Your task is to copy the stretch of lines in the records below that begins with the line containing "Actions País Nòstre" and ends with the line containing "Produit en Occitanie", exactly as written, with nothing added.

Record set:
--------------------------------------------------

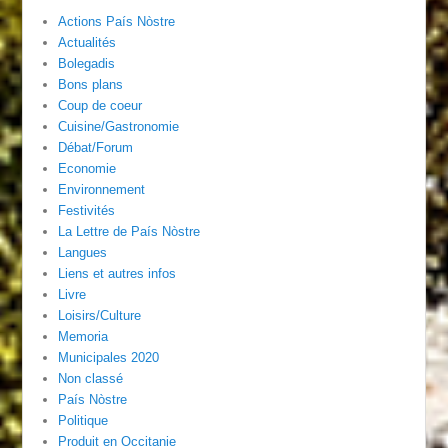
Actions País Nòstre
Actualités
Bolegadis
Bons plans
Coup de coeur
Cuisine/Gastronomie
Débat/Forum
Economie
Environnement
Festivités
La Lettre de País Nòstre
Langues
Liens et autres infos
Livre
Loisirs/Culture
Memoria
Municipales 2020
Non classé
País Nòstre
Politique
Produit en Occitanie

--------------------------------------------------

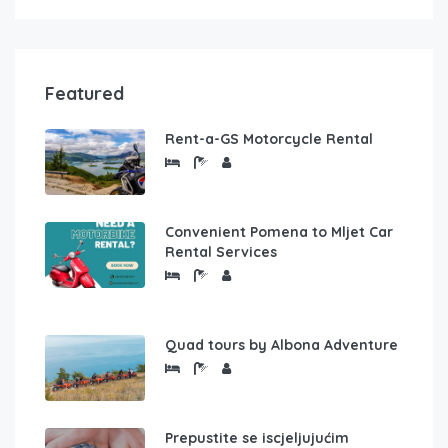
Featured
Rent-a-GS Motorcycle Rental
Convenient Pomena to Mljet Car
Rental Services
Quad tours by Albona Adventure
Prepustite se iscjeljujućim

--------------------------------------------------

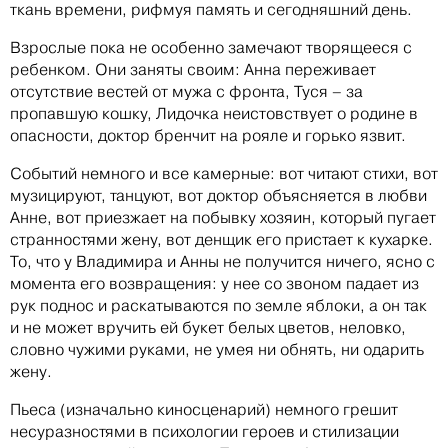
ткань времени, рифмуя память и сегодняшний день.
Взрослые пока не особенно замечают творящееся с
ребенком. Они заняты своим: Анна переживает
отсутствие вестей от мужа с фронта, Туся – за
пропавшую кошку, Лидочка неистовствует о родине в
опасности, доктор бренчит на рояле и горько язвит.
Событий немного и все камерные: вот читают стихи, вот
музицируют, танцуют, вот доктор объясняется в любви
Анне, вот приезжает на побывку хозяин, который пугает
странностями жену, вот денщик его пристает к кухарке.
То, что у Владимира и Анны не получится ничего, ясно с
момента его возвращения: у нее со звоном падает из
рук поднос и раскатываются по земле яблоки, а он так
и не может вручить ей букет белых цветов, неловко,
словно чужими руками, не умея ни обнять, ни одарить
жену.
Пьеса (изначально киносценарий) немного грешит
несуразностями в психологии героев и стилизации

--------------------------------------------------

Exercise output:
Actions País Nòstre
Actualités
Bolegadis
Bons plans
Coup de coeur
Cuisine/Gastronomie
Débat/Forum
Economie
Environnement
Festivités
La Lettre de País Nòstre
Langues
Liens et autres infos
Livre
Loisirs/Culture
Memoria
Municipales 2020
Non classé
País Nòstre
Politique
Produit en Occitanie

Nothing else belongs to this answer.